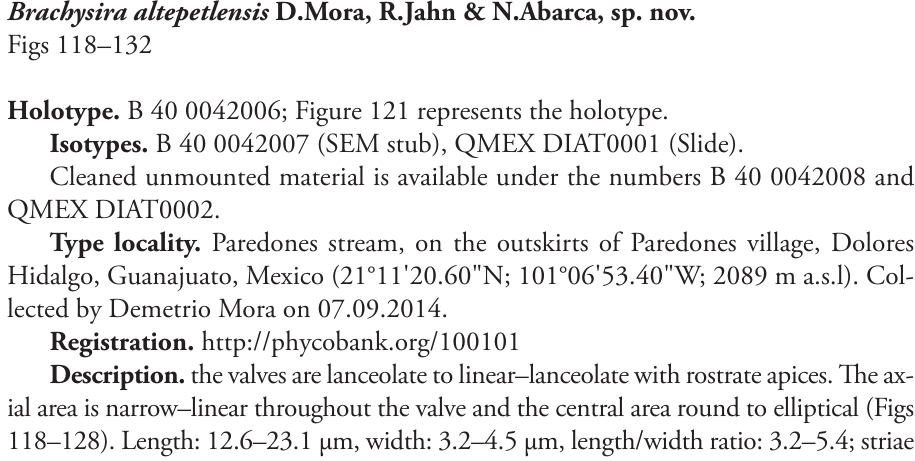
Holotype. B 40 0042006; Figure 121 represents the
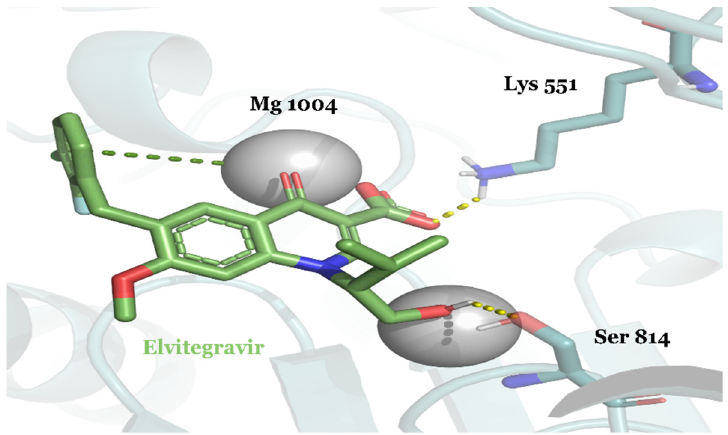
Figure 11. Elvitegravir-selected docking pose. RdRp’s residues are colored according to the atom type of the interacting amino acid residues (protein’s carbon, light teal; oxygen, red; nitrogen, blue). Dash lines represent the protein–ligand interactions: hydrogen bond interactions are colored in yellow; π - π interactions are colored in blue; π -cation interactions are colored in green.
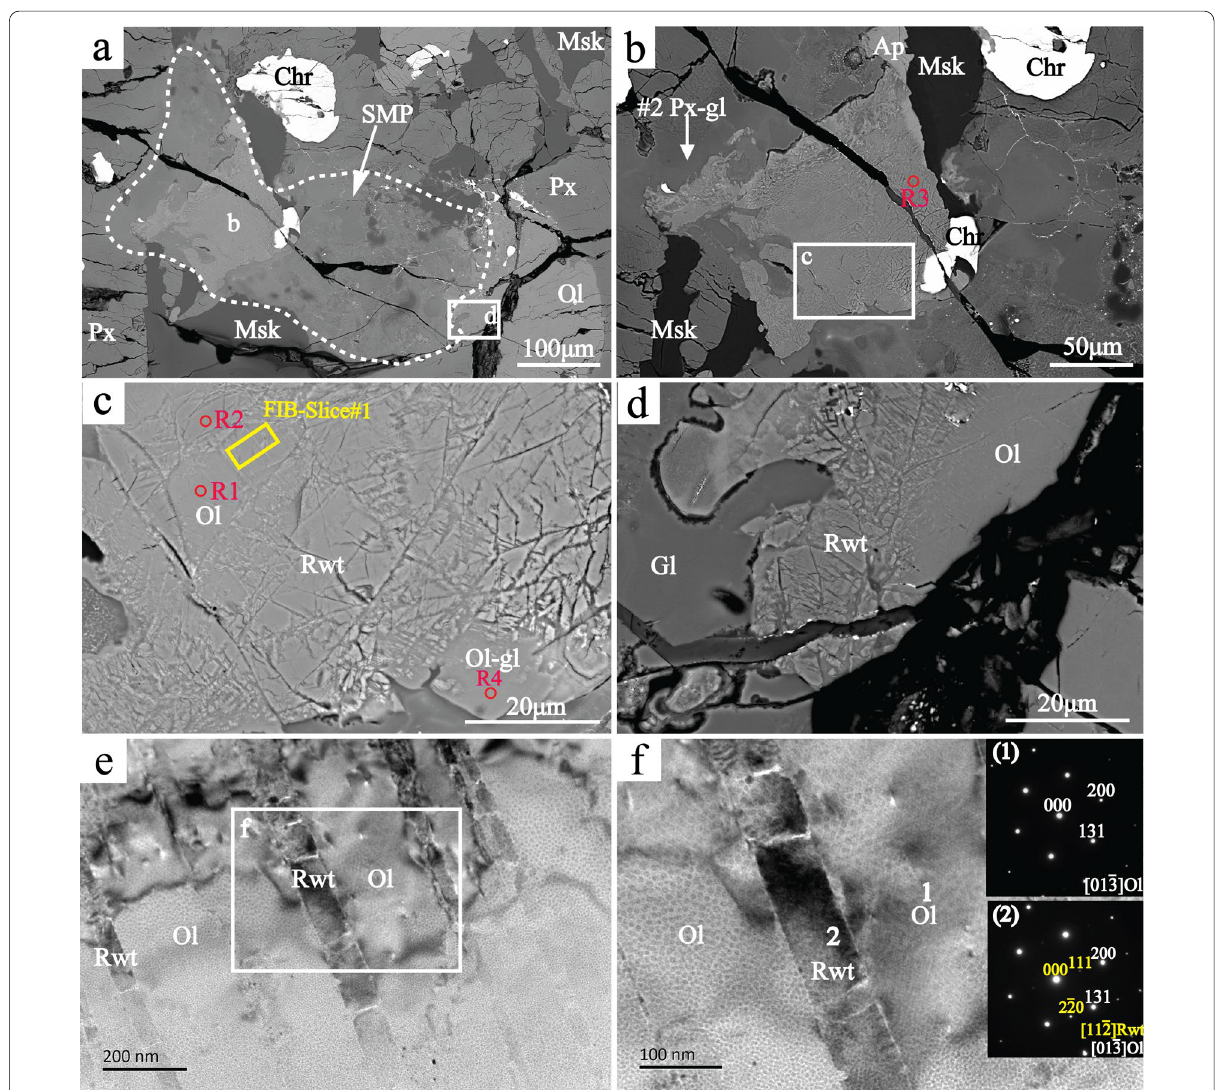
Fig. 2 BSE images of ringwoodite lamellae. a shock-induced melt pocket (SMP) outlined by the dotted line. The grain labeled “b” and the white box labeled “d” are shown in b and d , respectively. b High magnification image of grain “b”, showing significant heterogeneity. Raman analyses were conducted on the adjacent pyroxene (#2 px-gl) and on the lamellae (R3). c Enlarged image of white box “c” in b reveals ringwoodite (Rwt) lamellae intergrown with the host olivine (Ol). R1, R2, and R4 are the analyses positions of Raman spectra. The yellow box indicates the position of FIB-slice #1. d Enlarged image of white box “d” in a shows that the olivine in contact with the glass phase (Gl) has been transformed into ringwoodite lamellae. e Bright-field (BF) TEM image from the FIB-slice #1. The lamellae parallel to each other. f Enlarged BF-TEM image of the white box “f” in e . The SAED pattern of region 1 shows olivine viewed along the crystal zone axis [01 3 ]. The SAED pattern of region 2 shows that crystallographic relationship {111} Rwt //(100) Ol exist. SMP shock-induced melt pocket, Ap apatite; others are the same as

* * *

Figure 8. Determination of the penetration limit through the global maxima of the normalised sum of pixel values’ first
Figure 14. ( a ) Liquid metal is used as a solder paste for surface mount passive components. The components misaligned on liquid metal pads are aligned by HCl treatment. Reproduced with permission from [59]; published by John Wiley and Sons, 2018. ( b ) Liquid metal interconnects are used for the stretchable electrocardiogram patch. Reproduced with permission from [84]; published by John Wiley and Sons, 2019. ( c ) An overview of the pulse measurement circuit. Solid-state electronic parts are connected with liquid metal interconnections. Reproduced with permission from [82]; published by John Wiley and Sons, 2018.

## Problem
Both the line containing "Holotype. B 40" and the line containing "Figure 11. Elvitegravir-selected" above belong in the output, as do the lines between them. Print them exactly, without pictures.

## Answer for this exercise
Holotype. B 40 0042006; Figure 121 represents the
Figure 11. Elvitegravir-selected docking pose. RdRp’s residues are colored according to the atom type of the interacting amino acid residues (protein’s carbon, light teal; oxygen, red; nitrogen, blue). Dash lines represent the protein–ligand interactions: hydrogen bond interactions are colored in yellow; π - π interactions are colored in blue; π -cation interactions are colored in green.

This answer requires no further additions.